The speech in Minneapolis Wednesday by Eric Rosengren, president of the Federal Reserve Bank of Boston, had the reassuring tone of every Fed officer’s talk I have ever heard. 
Rosengren, at the Economic Club of Minnesota, walked a ballroom full of people through to a short history of the Fed’s large scale asset purchase program, with purchases of mortgage-backed and other securities still chunking away at a rate of $85 billion per month.
The unemployment rate has fallen, to 7.5 percent, while the rate of inflation has declined as well. So, Rosengren said, the monetary policy appears to be working. With no serious unintended consequences and a long way to go to generate full employment, perhaps there is a ways to go on the program as well.
Rosengren and other fed officials speak to the public to provide a little transparency to monetary policy making and also, it seems, to provide reassurance that smart people are in charge and they know what is happening.
He sounded professorial as he walked back and forth in front of the room between two large screens that showed his ten slides of charts and other data. He was clear, concise, and stayed away from jargon. He was also optimistic, about the impact of Fed monetary policy and the prospect for faster economic growth.
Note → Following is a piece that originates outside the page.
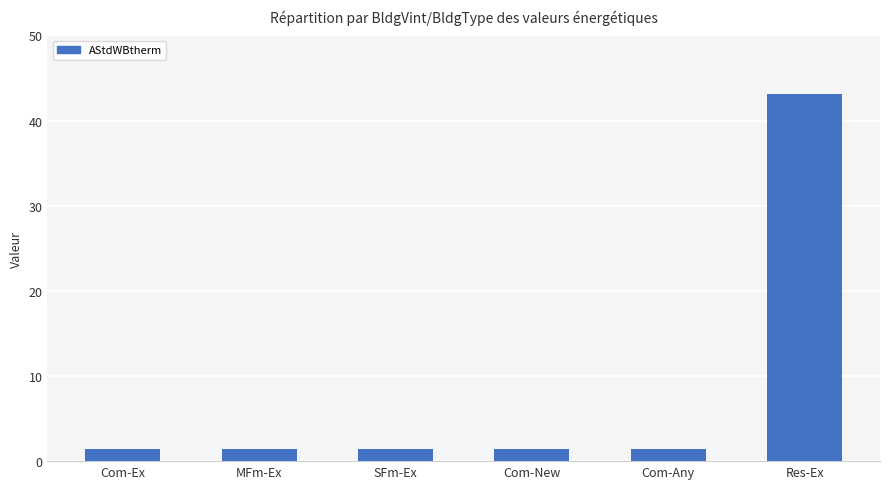

Does the chart contain stacked bars?

No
What’s missing is the context, although Rosengren hinted at it when he showed how the Fed’s balance sheet has ballooned since 2007. It’s coming up on five years since the worst of the liquidity crisis and the Fed is still acting in extraordinary ways.

What would have been good to hear from Rosengren is why the economy, with the federal government deficit spending and with the Fed buying $85 billion of securities per month, isn’t simply booming. And at that level of monetary accommodation, please explain how inflation could still be running well below 2 percent.